TASK:
Repeat every line of the listing below without changing a thing.

━━━━━ INPUT ROWS ━━━━━

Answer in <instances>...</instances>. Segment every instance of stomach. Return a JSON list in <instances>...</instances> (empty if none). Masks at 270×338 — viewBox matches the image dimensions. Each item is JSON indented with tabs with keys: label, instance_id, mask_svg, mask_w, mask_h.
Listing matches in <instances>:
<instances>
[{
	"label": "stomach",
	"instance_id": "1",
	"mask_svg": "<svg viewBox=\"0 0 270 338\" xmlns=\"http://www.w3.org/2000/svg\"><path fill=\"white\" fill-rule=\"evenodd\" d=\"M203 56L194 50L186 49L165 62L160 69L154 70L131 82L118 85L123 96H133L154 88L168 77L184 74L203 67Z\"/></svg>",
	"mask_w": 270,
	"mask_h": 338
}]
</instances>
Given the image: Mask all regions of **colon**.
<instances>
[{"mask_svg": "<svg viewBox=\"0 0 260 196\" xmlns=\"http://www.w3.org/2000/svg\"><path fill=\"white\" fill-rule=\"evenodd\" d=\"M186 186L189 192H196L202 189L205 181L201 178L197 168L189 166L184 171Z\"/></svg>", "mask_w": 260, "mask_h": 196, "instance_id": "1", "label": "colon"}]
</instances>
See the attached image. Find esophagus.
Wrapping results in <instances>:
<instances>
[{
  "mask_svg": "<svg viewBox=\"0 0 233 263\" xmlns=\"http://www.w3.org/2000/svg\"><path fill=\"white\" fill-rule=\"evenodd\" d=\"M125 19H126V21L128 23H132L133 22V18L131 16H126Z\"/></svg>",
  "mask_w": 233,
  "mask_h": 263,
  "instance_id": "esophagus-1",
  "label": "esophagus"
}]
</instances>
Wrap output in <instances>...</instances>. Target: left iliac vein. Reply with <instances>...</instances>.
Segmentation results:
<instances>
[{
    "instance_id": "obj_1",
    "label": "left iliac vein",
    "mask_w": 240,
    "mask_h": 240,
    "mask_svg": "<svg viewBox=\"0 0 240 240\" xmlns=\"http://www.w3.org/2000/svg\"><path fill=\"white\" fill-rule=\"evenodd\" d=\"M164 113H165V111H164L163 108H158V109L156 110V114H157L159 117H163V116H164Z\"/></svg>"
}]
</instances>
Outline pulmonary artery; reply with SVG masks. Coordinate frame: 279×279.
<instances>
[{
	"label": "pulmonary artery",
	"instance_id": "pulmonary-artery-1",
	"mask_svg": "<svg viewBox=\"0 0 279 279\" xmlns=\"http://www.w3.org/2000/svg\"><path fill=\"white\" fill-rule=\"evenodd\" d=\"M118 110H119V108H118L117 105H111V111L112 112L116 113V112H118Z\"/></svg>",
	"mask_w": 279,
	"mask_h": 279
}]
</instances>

━━━━━

OUTPUT OF THE TASK:
Answer in <instances>...</instances>. Segment every instance of stomach. Return a JSON list in <instances>...</instances> (empty if none). Masks at 270×338 — viewBox matches the image dimensions. Each item is JSON indented with tabs with keys: label, instance_id, mask_svg, mask_w, mask_h.
Listing matches in <instances>:
<instances>
[{
	"label": "stomach",
	"instance_id": "1",
	"mask_svg": "<svg viewBox=\"0 0 270 338\" xmlns=\"http://www.w3.org/2000/svg\"><path fill=\"white\" fill-rule=\"evenodd\" d=\"M203 56L194 50L186 49L165 62L160 69L154 70L131 82L118 85L123 96H133L154 88L168 77L184 74L203 67Z\"/></svg>",
	"mask_w": 270,
	"mask_h": 338
}]
</instances>
Given the image: Mask all regions of **colon**.
<instances>
[{"mask_svg": "<svg viewBox=\"0 0 260 196\" xmlns=\"http://www.w3.org/2000/svg\"><path fill=\"white\" fill-rule=\"evenodd\" d=\"M186 186L189 192H196L202 189L205 181L201 178L197 168L189 166L184 171Z\"/></svg>", "mask_w": 260, "mask_h": 196, "instance_id": "1", "label": "colon"}]
</instances>
See the attached image. Find esophagus.
Wrapping results in <instances>:
<instances>
[{
  "mask_svg": "<svg viewBox=\"0 0 233 263\" xmlns=\"http://www.w3.org/2000/svg\"><path fill=\"white\" fill-rule=\"evenodd\" d=\"M125 19H126V21L128 23H132L133 22V18L131 16H126Z\"/></svg>",
  "mask_w": 233,
  "mask_h": 263,
  "instance_id": "esophagus-1",
  "label": "esophagus"
}]
</instances>
Wrap output in <instances>...</instances>. Target: left iliac vein. Reply with <instances>...</instances>.
Segmentation results:
<instances>
[{
    "instance_id": "obj_1",
    "label": "left iliac vein",
    "mask_w": 240,
    "mask_h": 240,
    "mask_svg": "<svg viewBox=\"0 0 240 240\" xmlns=\"http://www.w3.org/2000/svg\"><path fill=\"white\" fill-rule=\"evenodd\" d=\"M164 113H165V111H164L163 108H158V109L156 110V114H157L159 117H163V116H164Z\"/></svg>"
}]
</instances>
Outline pulmonary artery; reply with SVG masks. Coordinate frame: 279×279.
<instances>
[{
	"label": "pulmonary artery",
	"instance_id": "pulmonary-artery-1",
	"mask_svg": "<svg viewBox=\"0 0 279 279\" xmlns=\"http://www.w3.org/2000/svg\"><path fill=\"white\" fill-rule=\"evenodd\" d=\"M118 110H119V108H118L117 105H111V111L112 112L116 113V112H118Z\"/></svg>",
	"mask_w": 279,
	"mask_h": 279
}]
</instances>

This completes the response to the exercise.